Which means the engineer and the build team had to do a lot of upfront thinking in terms of designing it and then now you’re deploying it.

In some cases, you’re expecting the client to change their ways of working.

In other cases, you’re pushing the software to change to fit the client’s requirement, right?

That’s been the age of friction.

Here, what you’re really trying to do is help the agent understand the problem space.

What is clinical trial data review means?

Educate it, train it, provide access to the data so that it can respond to your specific questions.

And that’s where, you know, you’re just introducing nuances and scenarios where you’re not really pre-programming it, right?

So for me, that’s the distinction, you know, how it has access to the data, thinking for itself, and starting to make these decisions on your behalf is, you know, where the complexity lies in.

But think about it the other way.

What I’m excited about is most of the software that’s out there has been tools for us to do a certain task, and we made the forms better, but we’re still filling out forms to do an action.

And guess what?

Computers are really good at filling out forms, and they can actually get the task done rather than being a tool for people to just do these tasks.

Does that help?

Yeah, totally.

And from the user’s perspective, correct me if I’m wrong, but doesn’t this take a lot of work off of the shoulders of the user?

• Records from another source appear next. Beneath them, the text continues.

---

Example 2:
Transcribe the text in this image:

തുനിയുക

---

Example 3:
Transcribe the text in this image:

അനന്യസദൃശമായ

Like, if I imagine myself loading up my favorite SaaS program, I kind of need to understand its architecture and how it works in the first place.

I have to structure my own queries.

I have to, you know, whereas I think the use of an agent is a whole lot simpler than that.

Now, look, the biggest winner of this new disruption, innovation, whatever you want to call it, the cycle has to be the user, Pete, right?

I don’t believe, you know, user wakes up and say, just sign me up for one more training on how to use the tool.

Why?

You know?

And that is the challenge we’re trying to tackle.

So you’re right.

It’s going to take off a lot of burden from them and get the task done for them on their behalf.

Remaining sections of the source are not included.